Transport Minister Marc Garneau. (The Canadian Press)

Transport Minister Marc Garneau. (The Canadian Press)

Canada considering all options on Boeing plane involved in fatal Ethiopian crash

After the second deadly crash involving the model in five months, several airlines have grounded the model

Canadian Transport Minister Marc Garneau says “all options are on the table” with regard to the country’s fleet of Boeing 737 Max 8 aircraft but says the government currently has no plans to order the grounding of the plane.

Garneau’s comments came minutes after announcements from Britain, Germany, France and Ireland that they were grounding or closing airspace to the new Boeing plane involved in the Ethiopian Airlines disaster.

He later tweeted that he has cancelled all his meetings and public events on Tuesday to meet with his Civil Aviation Expert Panel and will consider all potential actions.

Canada is working with the U.S. Federal Aviation Authority to determine if action is required.

READ MORE: Growing number of Boeing Max 8 planes grounded after crash

READ MORE: Canadians swamp airlines with safety concerns around Boeing 737 following crash

No U.S. airlines have grounded the Boeing 737 Max 8 models that they fly, but at least one group representing flight attendants at a major carrier says it does not want to put its members on the plane until further investigations are completed.
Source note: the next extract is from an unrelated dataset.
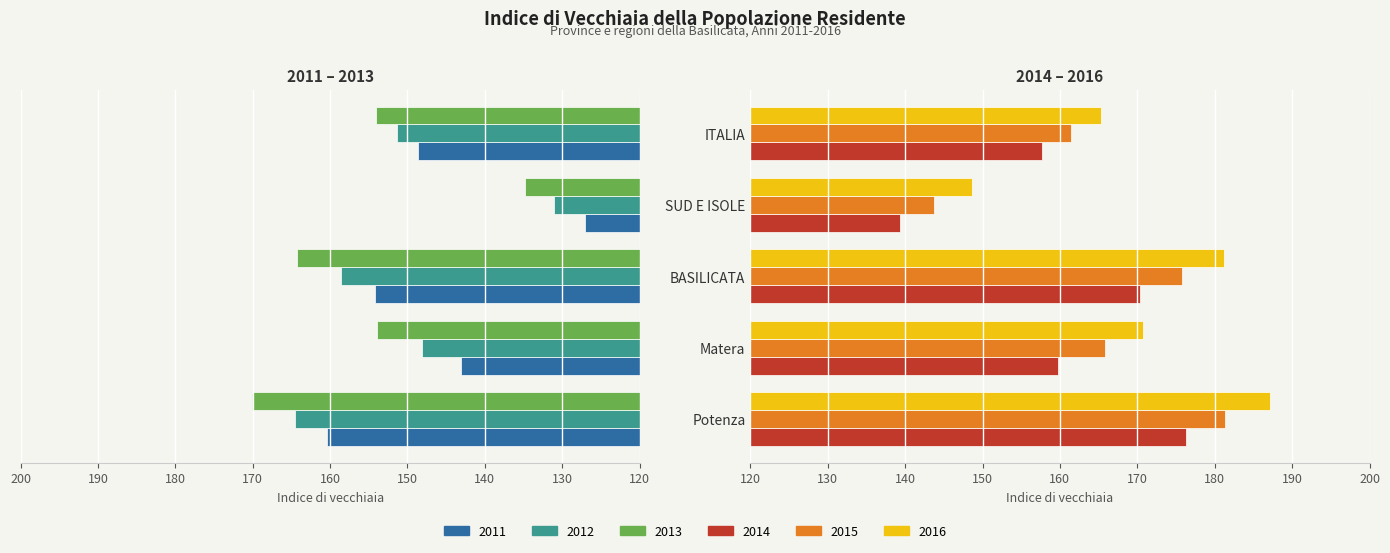

What is the difference between the highest and lowest values at Potenza?

26.8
After the second deadly crash involving the model in five months, several airlines and countries in Asia, Europe and the Middle East have grounded it or banned it from their airspace.

The Association of Professional Flight Attendants, which represents more than 26,000 flight attendants at American Airlines, called on CEO Doug Parker to “strongly consider grounding these planes until an investigation can be performed.” The group said flight attendants will not be forced to fly if they feel unsafe.

Brian Parrish, a spokesman for Southwest Airlines which flies 34 Max 8s, said the carrier remains confident about the plane’s safety. American Airlines Group, which flies 24 of the planes, said it has full confidence in the model.